## [SUPPLIED PASSAGE]
Then if there are other exemptions for those who wish to do the calculations to show that they meet them, then they can achieve 100% certainty.

So we do need both approaches because there will be people who will want that level of certainty and it should be available in non-abusive situations.

Whether they get there through a gateway that they can self-assess, or get more comfort because we’ve done all the arithmetic to get within one of the safe harbours, I don’t think that matters.

It’s a choice, isn’t it? On competitiveness, you’ve got to have an easy way through for the vast majority of companies.

Otherwise people will be put off just by the sheer compliance burden, even if you get to the right answer at the end.

JK  That’s what we’re very much looking to develop.

There have been some concerns about how we are going to operate this in practice.

We will be starting a small number of pilot cases where businesses with customer relationship managers will work closely with us to look at that.

We also very much intend to make sure that our CRM population have a good understanding and exposure to the regime before it takes effect.

ME  That’s going to be very important because the sorts of tests that have been discussed with us have been ‘does this transaction have economic substance’.

How are tax inspectors going to be judging whether something has economic substance when it’s being done in a commercial context?

JK  Hopefully, the number of times those conversations will be necessary will be reduced if we have a good gateway.

But there will be residual cases and we need to make sure that CRMs are ready.

ME  How much clarity can you give as to how this gateway is going to interact with other tests? Is it going to be a mandatory gateway through which everyone must pass? If you have an excluded countries list, would you not pick that first?

IB  It’s not sequential and companies should be free to select the most efficient way to exclude a company from the CFC regime.

## [GIVEN INFORMATION]
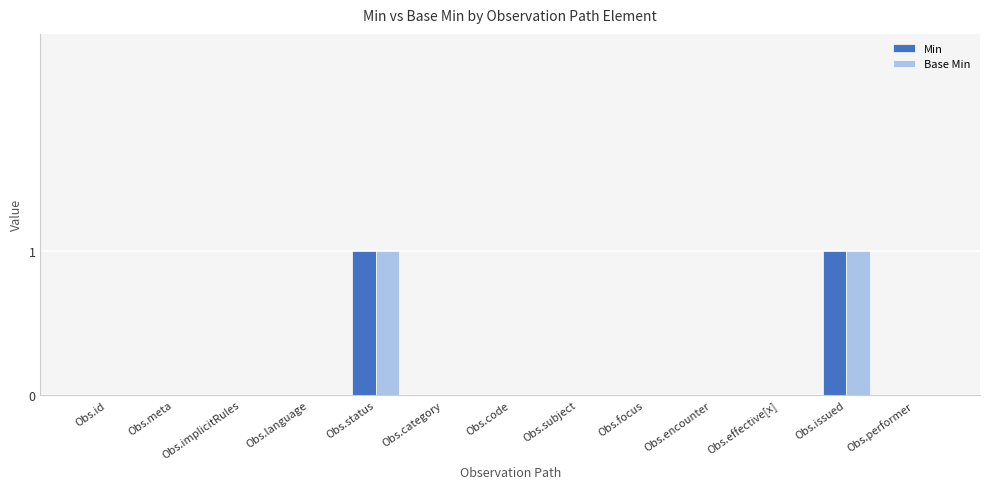

Is it true that Base Min equals 1 at Obs.issued?

True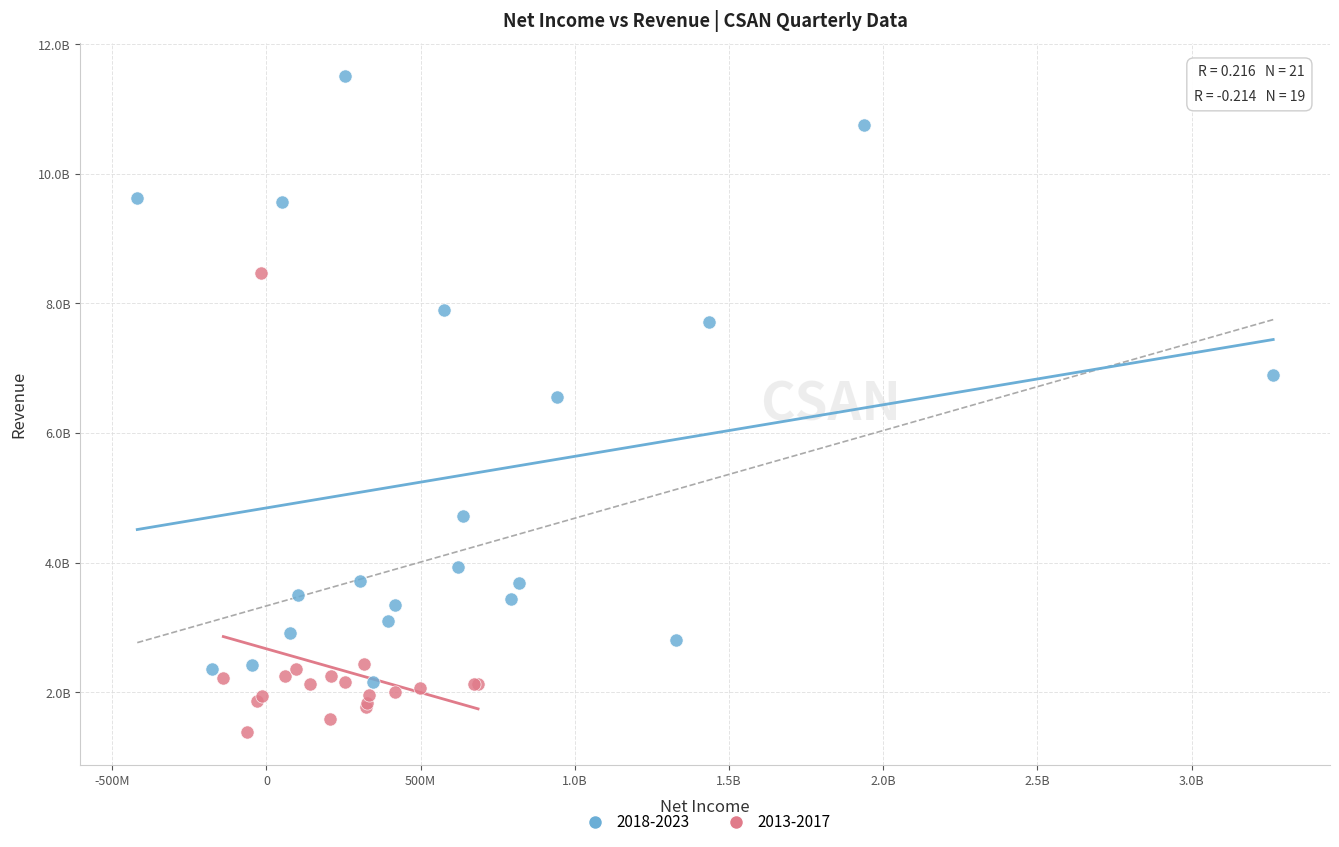

What are all the series names shown in the legend?

2018-2023, 2013-2017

## [TRY IT]
Carry on the interview about the CFC tax rules from the point where it stops.

## [SOLVED EXERCISE]
ME  But will the gateway include, for example, the excluded countries list and a de minimis?

JK  It’s not clear yet.

We want to try to get a gateway that would give clear ‘in or outs’ so that businesses wouldn’t necessarily need to operate some of the other exemptions.

ME  ‘Gateway’ implies that you go through it in order to get to somewhere – or can you just say ‘look, we’re on the excluded countries list, we don’t need to pass through the gateway’?

JK  The gateway is intended to help, not hinder.

If the CFC qualifies for the excluded countries exemption, then there would be no need to consider the gateway separately.

TV  If you would rather use the other exemptions, I don’t see any reason why you couldn’t.

They’ll all be there because one thing we asked for consistently was that there isn’t a flowchart going through each particular exemption but that you can look at the regime it in its entirety and say ‘which exemption fits my facts and circumstances better?’ and then go for whatever that is.

JO  When you look at the detail of the exemptions in the ConDoc, in quite a few of them it is a condition that there is local management.

Some people have said that doesn’t reflect the reality of the way multinationals might manage their affairs which could be more on a regional basis.

Is there a particular view on this as to whether the local management condition is an easy condition to satisfy, or would it require too much reorganisation or too much fact finding?

ME  It doesn’t make sense if you’re going to have a territorial-based regime to then insist on local management.

You’re trying to draw a ring-fence around the UK.

Whether your overseas businesses are managed on a regional basis or managed in each individual territory shouldn’t really matter.

It particularly doesn’t work with permanent establishments.

What is ‘local management’ of a permanent establishment? It can be so variable because, of course, it’s not a management test as to whether you have a permanent establishment.

JK  As our thinking has developed on a gateway, we will also be looking at the specific exemptions, which are essentially intended to be proxies for the more general approach.

ME  We viewed the local management test as an example of where there was too much of a ‘belt and braces’ approach in the proposals.

The discussions over the summer have indicated that you are considering drawing back from that approach and that’s quite important because it goes to that heart of the complexity seen in the proposals.

CFC can legitimately look to fill in any voids but it shouldn’t look to have a big overlap with the transfer pricing and other rules.

JK That's absolutely at the heart of the idea of a gateway, to look at only those cases where there's really an egregious mismatch.

IB  Regarding any local management test, for many global companies like AstraZeneca, which has an integrated strategy and objectives developed by global management teams, it’s very hard to distinguish what’s designed and driven by people in a single territory versus a region, versus the global level.

When you look into the individual markets there’s not necessarily strategic decision-making going on at all.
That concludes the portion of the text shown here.